De evaluatie van het algehele risico moet, indien van toepassing, de voor elk risico voorgestelde risicobeheerstrategieën omvatten.
In de evaluatie van en de conclusies over het algehele risico moeten ook specifieke vereisten voor het monitoringplan van het ggo en, waar van toepassing, de monitoring van de effectiviteit van de voorgestelde risicobeheermaatregelen worden voorgesteld.
Voor kennisgevingen krachtens deel C van de richtlijn moet de evaluatie van het algehele risico ook een verklaring omvatten van de gedurende de milieurisicobeoordeling gedane aannamen en van de aard en de omvang van de met de risico's samenhangende onzekerheden alsook een rechtvaardiging van de voorgestelde risicobeheermaatregelen.
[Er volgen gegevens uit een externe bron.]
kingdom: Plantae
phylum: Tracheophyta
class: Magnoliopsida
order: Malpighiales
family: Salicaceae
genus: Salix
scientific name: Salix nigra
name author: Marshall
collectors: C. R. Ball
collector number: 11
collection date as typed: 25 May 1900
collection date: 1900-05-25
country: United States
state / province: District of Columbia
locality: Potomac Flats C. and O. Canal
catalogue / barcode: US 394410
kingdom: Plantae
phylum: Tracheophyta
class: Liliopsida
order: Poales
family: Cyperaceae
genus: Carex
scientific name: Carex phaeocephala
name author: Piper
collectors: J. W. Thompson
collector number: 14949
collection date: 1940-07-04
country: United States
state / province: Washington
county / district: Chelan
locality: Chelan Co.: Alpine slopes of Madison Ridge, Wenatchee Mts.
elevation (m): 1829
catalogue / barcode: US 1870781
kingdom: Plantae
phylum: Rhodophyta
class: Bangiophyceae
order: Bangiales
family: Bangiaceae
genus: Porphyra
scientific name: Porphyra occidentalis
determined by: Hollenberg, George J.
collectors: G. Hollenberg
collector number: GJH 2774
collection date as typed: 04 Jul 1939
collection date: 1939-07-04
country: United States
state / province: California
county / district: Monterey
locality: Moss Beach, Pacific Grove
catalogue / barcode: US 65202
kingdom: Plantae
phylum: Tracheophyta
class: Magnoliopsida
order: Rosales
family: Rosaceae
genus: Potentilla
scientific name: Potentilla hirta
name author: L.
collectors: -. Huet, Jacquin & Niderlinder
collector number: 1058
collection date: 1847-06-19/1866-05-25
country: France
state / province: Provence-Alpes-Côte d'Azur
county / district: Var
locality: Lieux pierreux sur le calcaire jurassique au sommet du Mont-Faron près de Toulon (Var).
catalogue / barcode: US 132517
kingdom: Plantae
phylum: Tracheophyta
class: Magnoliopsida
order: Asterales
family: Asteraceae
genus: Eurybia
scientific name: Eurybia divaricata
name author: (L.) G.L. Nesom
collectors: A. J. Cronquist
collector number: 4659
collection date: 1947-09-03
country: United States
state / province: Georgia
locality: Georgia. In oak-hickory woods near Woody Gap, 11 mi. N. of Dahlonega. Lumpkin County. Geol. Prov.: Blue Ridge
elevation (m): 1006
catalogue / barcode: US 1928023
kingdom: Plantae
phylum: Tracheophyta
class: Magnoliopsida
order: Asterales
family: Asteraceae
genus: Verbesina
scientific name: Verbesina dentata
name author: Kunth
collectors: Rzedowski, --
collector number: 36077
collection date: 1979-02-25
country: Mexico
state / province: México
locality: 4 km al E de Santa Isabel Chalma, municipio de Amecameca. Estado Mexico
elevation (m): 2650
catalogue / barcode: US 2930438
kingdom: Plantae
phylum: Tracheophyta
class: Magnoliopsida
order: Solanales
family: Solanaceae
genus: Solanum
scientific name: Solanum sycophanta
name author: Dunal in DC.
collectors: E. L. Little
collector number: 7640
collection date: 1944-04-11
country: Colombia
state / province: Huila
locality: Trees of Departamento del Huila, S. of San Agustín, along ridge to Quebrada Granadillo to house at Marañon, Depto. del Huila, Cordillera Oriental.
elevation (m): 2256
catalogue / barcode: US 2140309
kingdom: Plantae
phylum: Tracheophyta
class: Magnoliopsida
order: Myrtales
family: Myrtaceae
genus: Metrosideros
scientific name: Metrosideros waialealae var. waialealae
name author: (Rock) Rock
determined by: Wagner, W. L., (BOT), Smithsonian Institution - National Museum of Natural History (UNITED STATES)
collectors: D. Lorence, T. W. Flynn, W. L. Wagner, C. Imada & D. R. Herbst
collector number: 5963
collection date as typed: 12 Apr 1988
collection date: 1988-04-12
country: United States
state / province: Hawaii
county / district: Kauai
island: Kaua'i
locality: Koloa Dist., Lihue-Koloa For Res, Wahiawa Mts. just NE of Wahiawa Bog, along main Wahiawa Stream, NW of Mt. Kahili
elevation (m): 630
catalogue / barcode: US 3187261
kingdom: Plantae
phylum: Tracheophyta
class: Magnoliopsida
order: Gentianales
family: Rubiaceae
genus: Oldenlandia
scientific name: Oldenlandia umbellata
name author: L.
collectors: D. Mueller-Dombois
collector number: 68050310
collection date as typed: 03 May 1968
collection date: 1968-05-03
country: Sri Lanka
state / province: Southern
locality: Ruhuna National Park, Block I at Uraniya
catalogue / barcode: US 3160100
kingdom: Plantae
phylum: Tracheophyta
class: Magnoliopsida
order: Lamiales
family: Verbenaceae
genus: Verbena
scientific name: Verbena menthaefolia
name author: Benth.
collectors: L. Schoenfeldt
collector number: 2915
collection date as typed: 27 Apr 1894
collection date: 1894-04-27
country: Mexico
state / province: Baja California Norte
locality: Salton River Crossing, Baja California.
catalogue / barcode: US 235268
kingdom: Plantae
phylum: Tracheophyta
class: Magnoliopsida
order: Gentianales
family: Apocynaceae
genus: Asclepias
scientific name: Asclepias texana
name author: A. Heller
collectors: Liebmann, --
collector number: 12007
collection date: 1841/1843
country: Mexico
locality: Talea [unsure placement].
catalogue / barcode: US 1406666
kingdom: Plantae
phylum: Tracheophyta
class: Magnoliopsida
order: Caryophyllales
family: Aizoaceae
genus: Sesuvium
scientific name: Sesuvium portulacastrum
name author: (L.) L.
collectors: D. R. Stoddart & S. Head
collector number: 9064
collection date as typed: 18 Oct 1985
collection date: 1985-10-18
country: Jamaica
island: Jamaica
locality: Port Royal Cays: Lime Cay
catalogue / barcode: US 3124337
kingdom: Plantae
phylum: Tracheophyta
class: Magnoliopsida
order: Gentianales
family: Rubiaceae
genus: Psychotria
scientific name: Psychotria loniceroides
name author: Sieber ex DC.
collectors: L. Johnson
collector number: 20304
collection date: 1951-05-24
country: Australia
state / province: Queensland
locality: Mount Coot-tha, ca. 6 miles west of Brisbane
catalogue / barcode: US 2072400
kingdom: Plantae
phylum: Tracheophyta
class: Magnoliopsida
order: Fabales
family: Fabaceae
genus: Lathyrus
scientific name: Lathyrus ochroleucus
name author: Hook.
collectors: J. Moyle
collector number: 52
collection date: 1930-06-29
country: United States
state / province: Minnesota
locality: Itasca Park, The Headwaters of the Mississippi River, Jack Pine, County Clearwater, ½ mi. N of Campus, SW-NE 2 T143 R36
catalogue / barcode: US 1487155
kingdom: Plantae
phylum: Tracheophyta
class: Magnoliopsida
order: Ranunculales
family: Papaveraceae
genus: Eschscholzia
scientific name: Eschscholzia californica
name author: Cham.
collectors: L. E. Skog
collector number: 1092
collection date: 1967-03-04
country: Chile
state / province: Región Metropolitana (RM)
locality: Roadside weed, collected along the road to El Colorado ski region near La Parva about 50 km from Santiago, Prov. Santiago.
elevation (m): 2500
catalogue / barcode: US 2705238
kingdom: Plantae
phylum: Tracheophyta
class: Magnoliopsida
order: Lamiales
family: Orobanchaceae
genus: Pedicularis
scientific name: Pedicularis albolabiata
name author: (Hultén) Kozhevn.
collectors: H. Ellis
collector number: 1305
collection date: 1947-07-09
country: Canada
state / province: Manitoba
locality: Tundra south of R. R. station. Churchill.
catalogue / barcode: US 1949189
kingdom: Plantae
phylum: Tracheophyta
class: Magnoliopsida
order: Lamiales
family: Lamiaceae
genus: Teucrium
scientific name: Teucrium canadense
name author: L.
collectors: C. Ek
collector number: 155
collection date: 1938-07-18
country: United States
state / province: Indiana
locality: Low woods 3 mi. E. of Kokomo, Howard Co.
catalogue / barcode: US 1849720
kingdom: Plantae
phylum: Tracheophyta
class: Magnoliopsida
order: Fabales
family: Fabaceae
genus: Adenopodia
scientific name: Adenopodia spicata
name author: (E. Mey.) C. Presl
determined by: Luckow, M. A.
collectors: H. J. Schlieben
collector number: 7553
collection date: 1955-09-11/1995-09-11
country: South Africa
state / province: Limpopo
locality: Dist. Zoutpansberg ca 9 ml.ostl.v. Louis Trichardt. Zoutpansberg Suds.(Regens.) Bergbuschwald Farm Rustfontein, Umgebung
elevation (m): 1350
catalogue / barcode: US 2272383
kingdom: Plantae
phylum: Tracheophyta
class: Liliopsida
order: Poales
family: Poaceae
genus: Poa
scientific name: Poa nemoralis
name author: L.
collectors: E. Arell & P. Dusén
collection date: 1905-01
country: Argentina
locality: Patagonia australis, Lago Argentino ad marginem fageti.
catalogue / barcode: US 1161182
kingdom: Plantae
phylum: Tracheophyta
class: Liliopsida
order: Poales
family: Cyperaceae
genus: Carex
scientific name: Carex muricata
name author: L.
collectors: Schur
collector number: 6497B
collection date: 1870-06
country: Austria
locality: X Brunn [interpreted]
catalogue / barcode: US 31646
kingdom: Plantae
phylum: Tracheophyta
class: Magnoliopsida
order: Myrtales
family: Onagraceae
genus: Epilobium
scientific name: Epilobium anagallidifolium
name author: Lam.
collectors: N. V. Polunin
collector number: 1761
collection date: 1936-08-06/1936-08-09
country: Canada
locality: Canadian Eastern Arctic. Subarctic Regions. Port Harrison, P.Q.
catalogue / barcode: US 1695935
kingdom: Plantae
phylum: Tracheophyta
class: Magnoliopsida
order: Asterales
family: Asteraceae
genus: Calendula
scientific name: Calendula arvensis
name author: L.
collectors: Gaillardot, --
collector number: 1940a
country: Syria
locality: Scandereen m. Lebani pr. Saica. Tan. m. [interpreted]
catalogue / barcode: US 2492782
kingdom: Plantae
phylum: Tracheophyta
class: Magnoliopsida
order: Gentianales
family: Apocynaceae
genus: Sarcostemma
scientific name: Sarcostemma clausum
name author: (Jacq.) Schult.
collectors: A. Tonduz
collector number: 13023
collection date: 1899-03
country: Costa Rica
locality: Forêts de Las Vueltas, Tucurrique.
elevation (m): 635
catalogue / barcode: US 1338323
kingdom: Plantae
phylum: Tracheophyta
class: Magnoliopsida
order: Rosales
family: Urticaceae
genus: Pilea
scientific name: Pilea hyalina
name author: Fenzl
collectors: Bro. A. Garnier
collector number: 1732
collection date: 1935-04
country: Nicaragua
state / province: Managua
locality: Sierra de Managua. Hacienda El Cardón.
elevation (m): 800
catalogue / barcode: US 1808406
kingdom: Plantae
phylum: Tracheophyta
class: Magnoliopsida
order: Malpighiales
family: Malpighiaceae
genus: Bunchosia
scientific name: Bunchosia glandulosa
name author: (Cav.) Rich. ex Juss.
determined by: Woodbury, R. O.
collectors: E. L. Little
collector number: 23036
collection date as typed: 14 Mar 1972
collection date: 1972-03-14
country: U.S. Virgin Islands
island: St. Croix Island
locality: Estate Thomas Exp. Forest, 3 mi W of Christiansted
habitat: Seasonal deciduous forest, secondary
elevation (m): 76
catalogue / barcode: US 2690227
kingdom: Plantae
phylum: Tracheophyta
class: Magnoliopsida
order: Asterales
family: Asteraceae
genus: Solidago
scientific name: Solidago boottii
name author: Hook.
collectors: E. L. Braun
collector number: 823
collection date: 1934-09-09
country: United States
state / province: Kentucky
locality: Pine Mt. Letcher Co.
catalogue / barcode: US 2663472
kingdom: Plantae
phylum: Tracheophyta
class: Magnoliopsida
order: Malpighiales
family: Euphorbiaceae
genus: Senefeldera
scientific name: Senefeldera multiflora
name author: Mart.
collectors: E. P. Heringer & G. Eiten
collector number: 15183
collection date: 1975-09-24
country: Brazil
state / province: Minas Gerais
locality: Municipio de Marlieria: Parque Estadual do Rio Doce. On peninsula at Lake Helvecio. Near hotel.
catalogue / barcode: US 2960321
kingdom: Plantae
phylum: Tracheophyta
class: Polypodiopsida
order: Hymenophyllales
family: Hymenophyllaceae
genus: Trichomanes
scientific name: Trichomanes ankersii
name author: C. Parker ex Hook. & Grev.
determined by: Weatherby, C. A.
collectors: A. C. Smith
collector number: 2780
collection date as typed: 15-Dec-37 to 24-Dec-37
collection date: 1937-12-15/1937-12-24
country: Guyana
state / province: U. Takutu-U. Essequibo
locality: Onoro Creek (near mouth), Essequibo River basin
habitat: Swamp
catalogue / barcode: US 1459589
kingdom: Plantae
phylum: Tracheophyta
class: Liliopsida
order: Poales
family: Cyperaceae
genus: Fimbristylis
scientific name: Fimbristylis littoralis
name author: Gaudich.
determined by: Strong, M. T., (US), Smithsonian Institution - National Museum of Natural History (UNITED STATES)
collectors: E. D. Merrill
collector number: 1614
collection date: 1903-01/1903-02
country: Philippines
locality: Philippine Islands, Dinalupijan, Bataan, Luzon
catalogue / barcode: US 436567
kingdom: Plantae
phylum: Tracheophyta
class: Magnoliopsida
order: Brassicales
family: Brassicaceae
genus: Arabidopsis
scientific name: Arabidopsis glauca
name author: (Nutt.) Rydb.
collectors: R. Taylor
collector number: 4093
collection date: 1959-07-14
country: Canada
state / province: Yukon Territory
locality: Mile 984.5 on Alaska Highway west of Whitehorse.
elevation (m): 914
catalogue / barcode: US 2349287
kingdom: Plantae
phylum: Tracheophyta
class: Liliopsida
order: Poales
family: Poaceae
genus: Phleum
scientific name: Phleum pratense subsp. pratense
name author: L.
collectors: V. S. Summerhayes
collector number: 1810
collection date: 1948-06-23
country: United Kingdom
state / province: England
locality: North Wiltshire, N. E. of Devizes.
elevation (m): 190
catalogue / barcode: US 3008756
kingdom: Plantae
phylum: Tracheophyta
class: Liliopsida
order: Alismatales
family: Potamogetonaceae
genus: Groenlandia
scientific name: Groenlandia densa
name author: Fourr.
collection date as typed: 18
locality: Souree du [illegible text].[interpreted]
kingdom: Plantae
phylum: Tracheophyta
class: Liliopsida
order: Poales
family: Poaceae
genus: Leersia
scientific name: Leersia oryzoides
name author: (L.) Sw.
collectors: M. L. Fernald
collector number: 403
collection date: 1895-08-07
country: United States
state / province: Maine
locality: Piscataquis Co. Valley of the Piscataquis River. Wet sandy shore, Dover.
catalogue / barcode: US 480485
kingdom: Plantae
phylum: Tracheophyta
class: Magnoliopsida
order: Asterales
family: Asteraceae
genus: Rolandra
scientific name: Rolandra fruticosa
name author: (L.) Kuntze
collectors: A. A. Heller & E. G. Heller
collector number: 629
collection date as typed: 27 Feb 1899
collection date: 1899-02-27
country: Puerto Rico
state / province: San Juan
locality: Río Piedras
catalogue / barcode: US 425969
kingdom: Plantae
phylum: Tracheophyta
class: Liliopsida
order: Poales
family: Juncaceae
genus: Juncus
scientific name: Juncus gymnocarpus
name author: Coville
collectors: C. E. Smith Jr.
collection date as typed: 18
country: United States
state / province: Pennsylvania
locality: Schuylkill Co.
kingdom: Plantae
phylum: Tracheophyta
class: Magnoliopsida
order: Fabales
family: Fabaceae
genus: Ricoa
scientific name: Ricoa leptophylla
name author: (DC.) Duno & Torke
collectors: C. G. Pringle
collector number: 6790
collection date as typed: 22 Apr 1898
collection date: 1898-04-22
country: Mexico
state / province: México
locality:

D. Conclusies over de specifieke risicogebieden van de milieurisicobeoordeling
Voor elk relevant risicogebied dat wordt genoemd in afdeling D.1 ggo's met uitzondering van hogere planten of in afdeling D.2 voor genetisch gemodificeerde hogere planten moeten conclusies over de mogelijke milieuimpact van de introductie of het in de handel brengen van ggo's in relevante introductiemilieus worden getrokken, op basis van een milieurisicobeoordeling die is verricht overeenkomstig de in afdeling B beschreven beginselen en volgens de in afdeling C beschreven methodiek, en op basis van de krachtens bijlage III vereiste informatie.
D.1. Bij GGO's met uitzondering van hogere planten:
- 1.
Waarschijnlijkheid dat het GGO in natuurlijke habitats persistent en invasief wordt onder de omstandigheden van de voorgestelde introductie(s).
- 2.
Selectieve voordelen of nadelen die op het GGO worden overgedragen en de waarschijnlijkheid dat zulks geschiedt onder de omstandigheden van de voorgestelde introductie(s).
- 3.
Kans op genoverdracht op andere soorten onder de omstandigheden van de voorgestelde introductie van het GGO en selectieve voordelen of nadelen die op deze soorten worden overgedragen.
- 4.
Mogelijke onmiddellijke en/of vertraagde milieueffecten van de directe en indirecte interacties tussen het GGO en doelwitorganismen (indien van toepassing).
- 5.
Mogelijke onmiddellijke en/of vertraagde milieueffecten van de directe en indirecte interacties tussen het GGO en niet-doelwitorganismen, inclusief de effecten op de populatie van concurrenten, prooien, gastheren, symbionten, predatoren, parasieten en ziekteverwekkers.
- 6.
Mogelijke onmiddellijke en/of vertraagde effecten op de menselijke gezondheid van mogelijke directe en indirecte interacties tussen het GGO en personen die werken met, in contact komen met of in de nabijheid komen van de GGO-introductie(s).
- 7.
Mogelijke onmiddellijke en/of vertraagde effecten op de gezondheid van dieren en effecten op de voeder/ voedselketen van consumptie van het GGO en alle daarvan afgeleide producten indien deze voor diervoeder bestemd zijn.
- 8.
Mogelijke onmiddellijke en/of vertraagde effecten op biogeochemische processen die veroorzaakt worden door mogelijke directe en indirecte interacties tussen het GGO en doelwit- en niet-doelwitorganismen in de nabijheid van de GGO-introductie(s).
- 9.
Mogelijke onmiddellijke en/of vertraagde, directe en indirecte milieueffecten van de specifieke technieken die voor het beheer van de GGO's worden gebruikt, indien deze verschillen van de voor non-GGO's gebruikte technieken.
D.2. Bij genetisch gemodificeerde hogere planten (gghp's)
Met ‘hogere planten’ worden planten aangeduid die behoren tot de taxonomische groep Spermatophytae (Gymnospermae en Angiospermae).
- 1.
Persistentie en invasiviteit van de gghp, met inbegrip van genoverdracht van plant naar plant.
- 2.
Genoverdracht van planten naar micro-organismen.
- 3.
Interacties van de gghp met doelwitorganismen.
- 4.
Interacties van de gghp met niet-doelwitorganismen.
- 5.
Effecten van de specifieke teelt-, beheer- en oogsttechnieken.
- 6.
Effecten op biogeochemische processen.
- 7.
Effecten op de gezondheid van mens en dier.